Critics seems to have their ascots in a bundle over how much saxophone is being played by Donny McCaslin on his new release, Recommended Tools. I find that puzzling.
Nate Chinen of the NY Times (may require registration) has some good stuff, though:
Mr. McCaslin favors turbo-charged gusts and bustling grooves, often drawing on his fascination with Latin American music. He also exhibits a post-Coltrane obsession with harmonic substitutions, sometimes plunging into a blizzard of arpeggios. A tune like “The Champion,” dedicated to the Brazilian composer Hermeto Pascoal, combines a handful of his interests in one package; at one point the band drops out and Mr. McCaslin continues on, crooning and honking his way through the form, compellingly, alone.
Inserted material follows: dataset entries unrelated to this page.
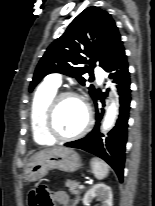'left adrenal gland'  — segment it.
<instances>
[{
	"label": "left adrenal gland",
	"instance_id": "left-adrenal-gland-1",
	"mask_svg": "<svg viewBox=\"0 0 155 206\" xmlns=\"http://www.w3.org/2000/svg\"><path fill=\"white\" fill-rule=\"evenodd\" d=\"M79 200H80V197L79 195H77L72 206H75L79 202Z\"/></svg>",
	"mask_w": 155,
	"mask_h": 206
}]
</instances>
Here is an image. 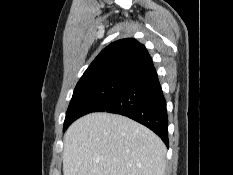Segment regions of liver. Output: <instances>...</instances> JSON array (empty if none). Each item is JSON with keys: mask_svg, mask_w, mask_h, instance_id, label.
<instances>
[{"mask_svg": "<svg viewBox=\"0 0 233 175\" xmlns=\"http://www.w3.org/2000/svg\"><path fill=\"white\" fill-rule=\"evenodd\" d=\"M166 146L150 129L117 114L91 113L64 135V175H164Z\"/></svg>", "mask_w": 233, "mask_h": 175, "instance_id": "6515ba94", "label": "liver"}]
</instances>
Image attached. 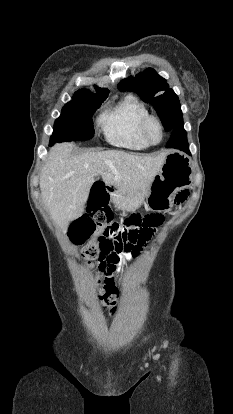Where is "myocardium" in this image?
<instances>
[{
  "instance_id": "obj_1",
  "label": "myocardium",
  "mask_w": 233,
  "mask_h": 414,
  "mask_svg": "<svg viewBox=\"0 0 233 414\" xmlns=\"http://www.w3.org/2000/svg\"><path fill=\"white\" fill-rule=\"evenodd\" d=\"M151 123H155L160 131V138L158 141H153L149 135V126ZM141 131L143 134V137L145 138V140L150 144V145H154V144H158L162 141L163 136H164V126L162 124V121L160 120L159 117L149 114L147 115L142 123H141Z\"/></svg>"
}]
</instances>
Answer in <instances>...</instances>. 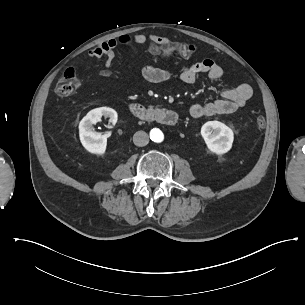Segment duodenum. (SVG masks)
I'll return each mask as SVG.
<instances>
[{
  "instance_id": "1",
  "label": "duodenum",
  "mask_w": 305,
  "mask_h": 305,
  "mask_svg": "<svg viewBox=\"0 0 305 305\" xmlns=\"http://www.w3.org/2000/svg\"><path fill=\"white\" fill-rule=\"evenodd\" d=\"M128 109L138 120L152 121L164 126H174L178 120L177 114L168 108H150L140 103H131Z\"/></svg>"
}]
</instances>
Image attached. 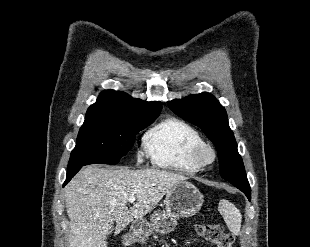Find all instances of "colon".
<instances>
[{"mask_svg": "<svg viewBox=\"0 0 310 247\" xmlns=\"http://www.w3.org/2000/svg\"><path fill=\"white\" fill-rule=\"evenodd\" d=\"M196 232L215 247H234V237L220 224H200Z\"/></svg>", "mask_w": 310, "mask_h": 247, "instance_id": "1", "label": "colon"}]
</instances>
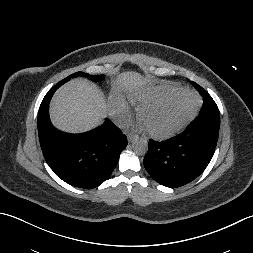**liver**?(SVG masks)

Elsewhere much of the strength of “Recommended Tools” comes from his knockabout rapport with the bassist Hans Glawischnig and the drummer Johnathan Blake. As a rhythm section, Mr. Glawischnig and Mr. Blake operate with poise as well as power, expertly handling every twist and turn in the compositions.
The album features one slow standard, Strayhorn and Ellington’s “Isfahan,” which Mr. McCaslin approaches with all due tenderness. But if he included the song to connect with the jazz tradition, the gesture was strictly unnecessary. Mr. McCaslin is already coming from that direction at a breakneck but steady pace.